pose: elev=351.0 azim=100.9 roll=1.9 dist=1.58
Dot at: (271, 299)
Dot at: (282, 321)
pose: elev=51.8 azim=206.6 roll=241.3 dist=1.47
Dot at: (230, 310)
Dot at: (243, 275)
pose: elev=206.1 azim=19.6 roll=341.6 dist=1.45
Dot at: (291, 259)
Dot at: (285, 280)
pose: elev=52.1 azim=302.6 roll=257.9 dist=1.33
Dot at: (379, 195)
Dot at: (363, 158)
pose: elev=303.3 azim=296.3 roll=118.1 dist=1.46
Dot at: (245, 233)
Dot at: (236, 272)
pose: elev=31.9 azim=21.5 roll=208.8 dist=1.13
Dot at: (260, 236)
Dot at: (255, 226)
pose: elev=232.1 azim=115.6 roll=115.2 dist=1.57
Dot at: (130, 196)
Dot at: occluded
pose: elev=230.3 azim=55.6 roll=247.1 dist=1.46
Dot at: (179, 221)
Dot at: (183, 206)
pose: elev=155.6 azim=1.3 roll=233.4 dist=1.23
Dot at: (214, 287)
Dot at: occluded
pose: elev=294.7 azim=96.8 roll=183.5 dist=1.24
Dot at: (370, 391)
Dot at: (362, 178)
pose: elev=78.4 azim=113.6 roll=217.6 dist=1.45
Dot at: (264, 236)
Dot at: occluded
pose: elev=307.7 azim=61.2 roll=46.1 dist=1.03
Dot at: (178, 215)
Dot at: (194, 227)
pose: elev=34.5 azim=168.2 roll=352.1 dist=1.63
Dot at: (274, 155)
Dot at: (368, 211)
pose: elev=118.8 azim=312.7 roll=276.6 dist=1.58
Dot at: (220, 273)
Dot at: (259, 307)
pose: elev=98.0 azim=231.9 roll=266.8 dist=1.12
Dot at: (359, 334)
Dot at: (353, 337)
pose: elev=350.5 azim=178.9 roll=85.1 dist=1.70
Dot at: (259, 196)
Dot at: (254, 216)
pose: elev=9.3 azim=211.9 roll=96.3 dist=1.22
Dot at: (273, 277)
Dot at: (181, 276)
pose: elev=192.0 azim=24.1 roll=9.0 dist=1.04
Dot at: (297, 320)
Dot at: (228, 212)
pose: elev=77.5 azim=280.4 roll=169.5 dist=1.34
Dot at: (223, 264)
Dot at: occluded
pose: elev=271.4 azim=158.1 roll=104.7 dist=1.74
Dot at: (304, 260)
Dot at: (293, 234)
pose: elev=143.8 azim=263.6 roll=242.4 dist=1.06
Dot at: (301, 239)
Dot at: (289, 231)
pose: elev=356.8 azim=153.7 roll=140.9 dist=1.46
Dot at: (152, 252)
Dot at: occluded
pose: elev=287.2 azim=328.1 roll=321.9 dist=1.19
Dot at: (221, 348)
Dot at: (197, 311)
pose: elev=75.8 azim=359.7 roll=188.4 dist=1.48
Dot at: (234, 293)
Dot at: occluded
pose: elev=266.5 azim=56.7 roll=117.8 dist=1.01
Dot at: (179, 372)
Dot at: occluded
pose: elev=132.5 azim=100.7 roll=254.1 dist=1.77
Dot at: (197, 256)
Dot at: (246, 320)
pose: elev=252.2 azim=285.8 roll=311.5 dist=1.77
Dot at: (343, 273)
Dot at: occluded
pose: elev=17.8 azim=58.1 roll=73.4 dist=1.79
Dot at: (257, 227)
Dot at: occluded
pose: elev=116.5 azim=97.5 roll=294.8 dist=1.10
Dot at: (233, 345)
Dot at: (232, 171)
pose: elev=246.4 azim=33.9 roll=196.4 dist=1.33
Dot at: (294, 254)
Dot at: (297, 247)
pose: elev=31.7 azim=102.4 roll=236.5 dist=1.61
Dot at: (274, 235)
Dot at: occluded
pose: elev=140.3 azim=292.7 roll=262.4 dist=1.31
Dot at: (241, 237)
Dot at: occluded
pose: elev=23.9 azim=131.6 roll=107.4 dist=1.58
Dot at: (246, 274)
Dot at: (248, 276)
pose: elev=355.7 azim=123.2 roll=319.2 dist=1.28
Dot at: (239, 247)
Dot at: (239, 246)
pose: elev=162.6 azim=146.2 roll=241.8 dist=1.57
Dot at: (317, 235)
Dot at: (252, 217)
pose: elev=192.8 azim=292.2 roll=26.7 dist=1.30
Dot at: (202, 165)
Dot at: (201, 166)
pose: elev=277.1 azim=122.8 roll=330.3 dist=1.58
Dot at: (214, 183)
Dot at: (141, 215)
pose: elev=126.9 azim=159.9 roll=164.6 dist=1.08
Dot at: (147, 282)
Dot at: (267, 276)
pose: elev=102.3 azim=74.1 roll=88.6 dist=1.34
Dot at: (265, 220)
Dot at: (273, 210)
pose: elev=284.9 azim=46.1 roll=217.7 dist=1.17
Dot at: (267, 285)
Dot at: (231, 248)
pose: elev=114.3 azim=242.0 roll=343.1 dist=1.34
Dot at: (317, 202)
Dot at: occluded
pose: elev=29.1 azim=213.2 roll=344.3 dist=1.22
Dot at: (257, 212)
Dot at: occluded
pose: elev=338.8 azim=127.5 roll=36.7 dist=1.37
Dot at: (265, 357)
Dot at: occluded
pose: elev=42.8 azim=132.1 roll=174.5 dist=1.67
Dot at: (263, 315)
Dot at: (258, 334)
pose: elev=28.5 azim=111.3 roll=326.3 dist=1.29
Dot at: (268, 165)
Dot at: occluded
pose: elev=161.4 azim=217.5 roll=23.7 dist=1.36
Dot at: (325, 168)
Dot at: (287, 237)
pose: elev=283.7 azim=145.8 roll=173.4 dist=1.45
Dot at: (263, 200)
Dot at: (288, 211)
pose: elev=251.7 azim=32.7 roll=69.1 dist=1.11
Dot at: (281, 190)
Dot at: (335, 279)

※

• _TASK PROMPT_: Recast all the rows above as a Markdown table with two columns, No. and Line. Give each line its own table row, numbered in order, and leave out blank lines.

• _COMPLETE OUTPUT_:
| No. | Line |
|---|---|
| 1 | pose: elev=351.0 azim=100.9 roll=1.9 dist=1.58 |
| 2 | Dot at: (271, 299) |
| 3 | Dot at: (282, 321) |
| 4 | pose: elev=51.8 azim=206.6 roll=241.3 dist=1.47 |
| 5 | Dot at: (230, 310) |
| 6 | Dot at: (243, 275) |
| 7 | pose: elev=206.1 azim=19.6 roll=341.6 dist=1.45 |
| 8 | Dot at: (291, 259) |
| 9 | Dot at: (285, 280) |
| 10 | pose: elev=52.1 azim=302.6 roll=257.9 dist=1.33 |
| 11 | Dot at: (379, 195) |
| 12 | Dot at: (363, 158) |
| 13 | pose: elev=303.3 azim=296.3 roll=118.1 dist=1.46 |
| 14 | Dot at: (245, 233) |
| 15 | Dot at: (236, 272) |
| 16 | pose: elev=31.9 azim=21.5 roll=208.8 dist=1.13 |
| 17 | Dot at: (260, 236) |
| 18 | Dot at: (255, 226) |
| 19 | pose: elev=232.1 azim=115.6 roll=115.2 dist=1.57 |
| 20 | Dot at: (130, 196) |
| 21 | Dot at: occluded |
| 22 | pose: elev=230.3 azim=55.6 roll=247.1 dist=1.46 |
| 23 | Dot at: (179, 221) |
| 24 | Dot at: (183, 206) |
| 25 | pose: elev=155.6 azim=1.3 roll=233.4 dist=1.23 |
| 26 | Dot at: (214, 287) |
| 27 | Dot at: occluded |
| 28 | pose: elev=294.7 azim=96.8 roll=183.5 dist=1.24 |
| 29 | Dot at: (370, 391) |
| 30 | Dot at: (362, 178) |
| 31 | pose: elev=78.4 azim=113.6 roll=217.6 dist=1.45 |
| 32 | Dot at: (264, 236) |
| 33 | Dot at: occluded |
| 34 | pose: elev=307.7 azim=61.2 roll=46.1 dist=1.03 |
| 35 | Dot at: (178, 215) |
| 36 | Dot at: (194, 227) |
| 37 | pose: elev=34.5 azim=168.2 roll=352.1 dist=1.63 |
| 38 | Dot at: (274, 155) |
| 39 | Dot at: (368, 211) |
| 40 | pose: elev=118.8 azim=312.7 roll=276.6 dist=1.58 |
| 41 | Dot at: (220, 273) |
| 42 | Dot at: (259, 307) |
| 43 | pose: elev=98.0 azim=231.9 roll=266.8 dist=1.12 |
| 44 | Dot at: (359, 334) |
| 45 | Dot at: (353, 337) |
| 46 | pose: elev=350.5 azim=178.9 roll=85.1 dist=1.70 |
| 47 | Dot at: (259, 196) |
| 48 | Dot at: (254, 216) |
| 49 | pose: elev=9.3 azim=211.9 roll=96.3 dist=1.22 |
| 50 | Dot at: (273, 277) |
| 51 | Dot at: (181, 276) |
| 52 | pose: elev=192.0 azim=24.1 roll=9.0 dist=1.04 |
| 53 | Dot at: (297, 320) |
| 54 | Dot at: (228, 212) |
| 55 | pose: elev=77.5 azim=280.4 roll=169.5 dist=1.34 |
| 56 | Dot at: (223, 264) |
| 57 | Dot at: occluded |
| 58 | pose: elev=271.4 azim=158.1 roll=104.7 dist=1.74 |
| 59 | Dot at: (304, 260) |
| 60 | Dot at: (293, 234) |
| 61 | pose: elev=143.8 azim=263.6 roll=242.4 dist=1.06 |
| 62 | Dot at: (301, 239) |
| 63 | Dot at: (289, 231) |
| 64 | pose: elev=356.8 azim=153.7 roll=140.9 dist=1.46 |
| 65 | Dot at: (152, 252) |
| 66 | Dot at: occluded |
| 67 | pose: elev=287.2 azim=328.1 roll=321.9 dist=1.19 |
| 68 | Dot at: (221, 348) |
| 69 | Dot at: (197, 311) |
| 70 | pose: elev=75.8 azim=359.7 roll=188.4 dist=1.48 |
| 71 | Dot at: (234, 293) |
| 72 | Dot at: occluded |
| 73 | pose: elev=266.5 azim=56.7 roll=117.8 dist=1.01 |
| 74 | Dot at: (179, 372) |
| 75 | Dot at: occluded |
| 76 | pose: elev=132.5 azim=100.7 roll=254.1 dist=1.77 |
| 77 | Dot at: (197, 256) |
| 78 | Dot at: (246, 320) |
| 79 | pose: elev=252.2 azim=285.8 roll=311.5 dist=1.77 |
| 80 | Dot at: (343, 273) |
| 81 | Dot at: occluded |
| 82 | pose: elev=17.8 azim=58.1 roll=73.4 dist=1.79 |
| 83 | Dot at: (257, 227) |
| 84 | Dot at: occluded |
| 85 | pose: elev=116.5 azim=97.5 roll=294.8 dist=1.10 |
| 86 | Dot at: (233, 345) |
| 87 | Dot at: (232, 171) |
| 88 | pose: elev=246.4 azim=33.9 roll=196.4 dist=1.33 |
| 89 | Dot at: (294, 254) |
| 90 | Dot at: (297, 247) |
| 91 | pose: elev=31.7 azim=102.4 roll=236.5 dist=1.61 |
| 92 | Dot at: (274, 235) |
| 93 | Dot at: occluded |
| 94 | pose: elev=140.3 azim=292.7 roll=262.4 dist=1.31 |
| 95 | Dot at: (241, 237) |
| 96 | Dot at: occluded |
| 97 | pose: elev=23.9 azim=131.6 roll=107.4 dist=1.58 |
| 98 | Dot at: (246, 274) |
| 99 | Dot at: (248, 276) |
| 100 | pose: elev=355.7 azim=123.2 roll=319.2 dist=1.28 |
| 101 | Dot at: (239, 247) |
| 102 | Dot at: (239, 246) |
| 103 | pose: elev=162.6 azim=146.2 roll=241.8 dist=1.57 |
| 104 | Dot at: (317, 235) |
| 105 | Dot at: (252, 217) |
| 106 | pose: elev=192.8 azim=292.2 roll=26.7 dist=1.30 |
| 107 | Dot at: (202, 165) |
| 108 | Dot at: (201, 166) |
| 109 | pose: elev=277.1 azim=122.8 roll=330.3 dist=1.58 |
| 110 | Dot at: (214, 183) |
| 111 | Dot at: (141, 215) |
| 112 | pose: elev=126.9 azim=159.9 roll=164.6 dist=1.08 |
| 113 | Dot at: (147, 282) |
| 114 | Dot at: (267, 276) |
| 115 | pose: elev=102.3 azim=74.1 roll=88.6 dist=1.34 |
| 116 | Dot at: (265, 220) |
| 117 | Dot at: (273, 210) |
| 118 | pose: elev=284.9 azim=46.1 roll=217.7 dist=1.17 |
| 119 | Dot at: (267, 285) |
| 120 | Dot at: (231, 248) |
| 121 | pose: elev=114.3 azim=242.0 roll=343.1 dist=1.34 |
| 122 | Dot at: (317, 202) |
| 123 | Dot at: occluded |
| 124 | pose: elev=29.1 azim=213.2 roll=344.3 dist=1.22 |
| 125 | Dot at: (257, 212) |
| 126 | Dot at: occluded |
| 127 | pose: elev=338.8 azim=127.5 roll=36.7 dist=1.37 |
| 128 | Dot at: (265, 357) |
| 129 | Dot at: occluded |
| 130 | pose: elev=42.8 azim=132.1 roll=174.5 dist=1.67 |
| 131 | Dot at: (263, 315) |
| 132 | Dot at: (258, 334) |
| 133 | pose: elev=28.5 azim=111.3 roll=326.3 dist=1.29 |
| 134 | Dot at: (268, 165) |
| 135 | Dot at: occluded |
| 136 | pose: elev=161.4 azim=217.5 roll=23.7 dist=1.36 |
| 137 | Dot at: (325, 168) |
| 138 | Dot at: (287, 237) |
| 139 | pose: elev=283.7 azim=145.8 roll=173.4 dist=1.45 |
| 140 | Dot at: (263, 200) |
| 141 | Dot at: (288, 211) |
| 142 | pose: elev=251.7 azim=32.7 roll=69.1 dist=1.11 |
| 143 | Dot at: (281, 190) |
| 144 | Dot at: (335, 279) |